### Records for processing

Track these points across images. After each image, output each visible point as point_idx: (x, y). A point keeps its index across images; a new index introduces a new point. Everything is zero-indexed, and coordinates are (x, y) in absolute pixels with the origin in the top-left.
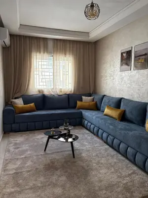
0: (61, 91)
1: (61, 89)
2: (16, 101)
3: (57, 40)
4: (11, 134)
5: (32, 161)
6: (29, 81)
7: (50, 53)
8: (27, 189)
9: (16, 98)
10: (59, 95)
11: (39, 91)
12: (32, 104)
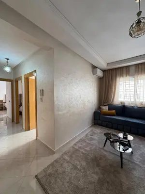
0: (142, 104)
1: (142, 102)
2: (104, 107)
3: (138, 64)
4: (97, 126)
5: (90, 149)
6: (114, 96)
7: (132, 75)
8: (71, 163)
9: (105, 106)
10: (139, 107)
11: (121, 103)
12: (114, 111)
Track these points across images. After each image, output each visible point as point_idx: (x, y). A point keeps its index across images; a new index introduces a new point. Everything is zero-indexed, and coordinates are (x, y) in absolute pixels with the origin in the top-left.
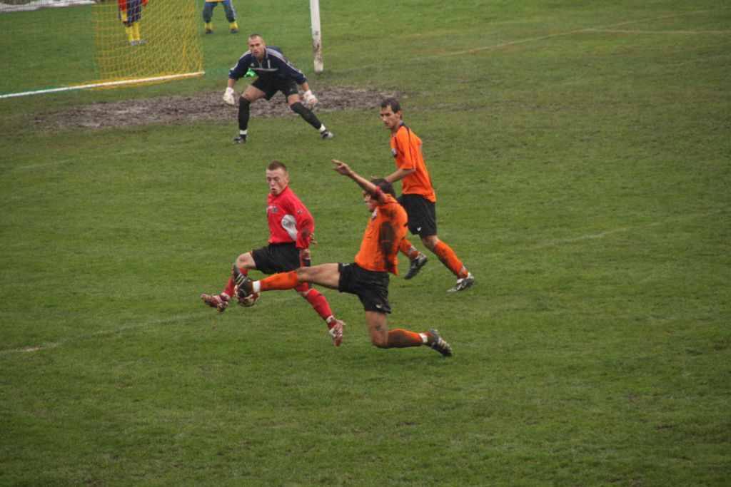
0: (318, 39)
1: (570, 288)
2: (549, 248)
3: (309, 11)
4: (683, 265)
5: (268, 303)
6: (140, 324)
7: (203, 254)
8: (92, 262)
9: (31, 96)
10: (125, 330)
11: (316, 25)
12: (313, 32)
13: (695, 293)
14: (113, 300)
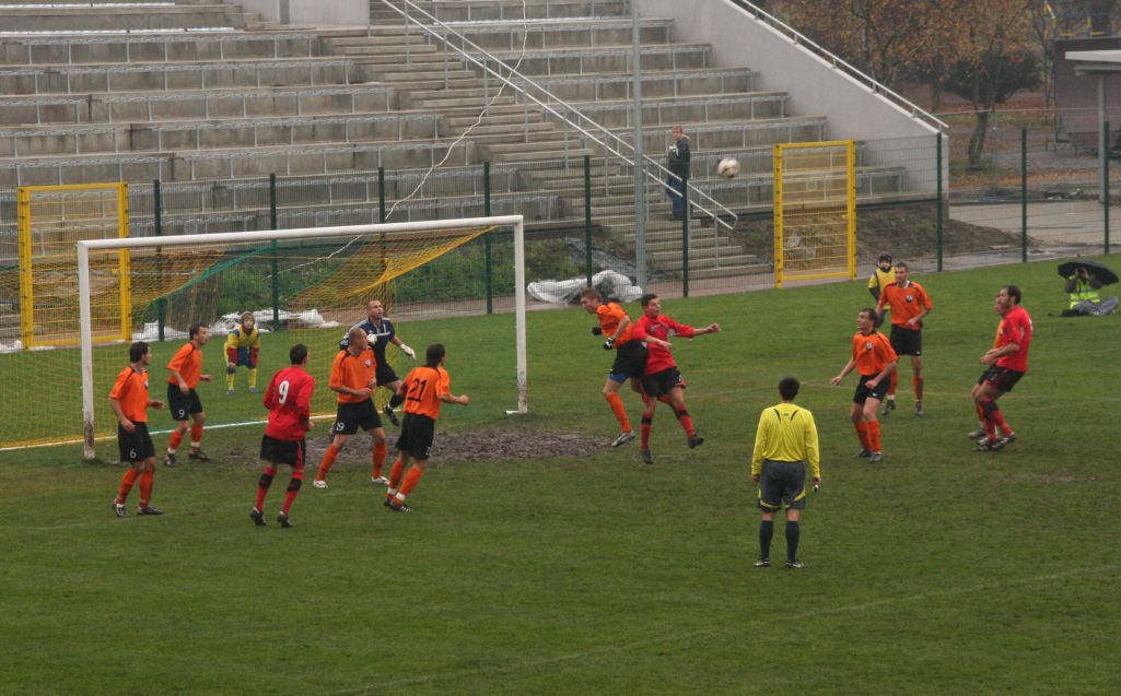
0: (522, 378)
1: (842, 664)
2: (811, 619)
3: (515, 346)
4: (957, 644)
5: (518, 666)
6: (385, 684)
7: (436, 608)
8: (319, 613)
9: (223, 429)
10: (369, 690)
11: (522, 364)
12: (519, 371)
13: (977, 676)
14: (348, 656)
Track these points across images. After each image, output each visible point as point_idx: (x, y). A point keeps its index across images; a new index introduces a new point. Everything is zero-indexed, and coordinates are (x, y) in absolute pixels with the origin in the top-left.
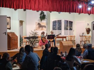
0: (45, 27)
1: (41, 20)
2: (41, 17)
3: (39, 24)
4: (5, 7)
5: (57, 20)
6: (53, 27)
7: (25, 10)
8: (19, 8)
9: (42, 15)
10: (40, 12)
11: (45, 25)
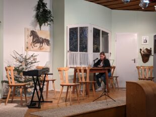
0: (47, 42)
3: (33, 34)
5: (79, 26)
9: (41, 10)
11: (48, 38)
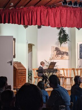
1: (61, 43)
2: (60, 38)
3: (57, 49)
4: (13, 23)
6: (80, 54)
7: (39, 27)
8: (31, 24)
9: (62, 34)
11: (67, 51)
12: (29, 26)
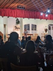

######

| What the task asks |
Retype nothing except the lines from the first line of the listing above through the line with "11: (39, 91)", exactly as they stand, and no pictures.

| Output for this exercise |
Track these points across images. After each image, output each visible point as point_idx: (x, y). A point keeps its index across images; a new index introduces a new point. Everything is zero-indexed, and coordinates are (x, y) in absolute pixels with the origin in the top-left.
0: (61, 91)
1: (61, 89)
2: (16, 101)
3: (57, 40)
4: (11, 134)
5: (32, 161)
6: (29, 81)
7: (50, 53)
8: (27, 189)
9: (16, 98)
10: (59, 95)
11: (39, 91)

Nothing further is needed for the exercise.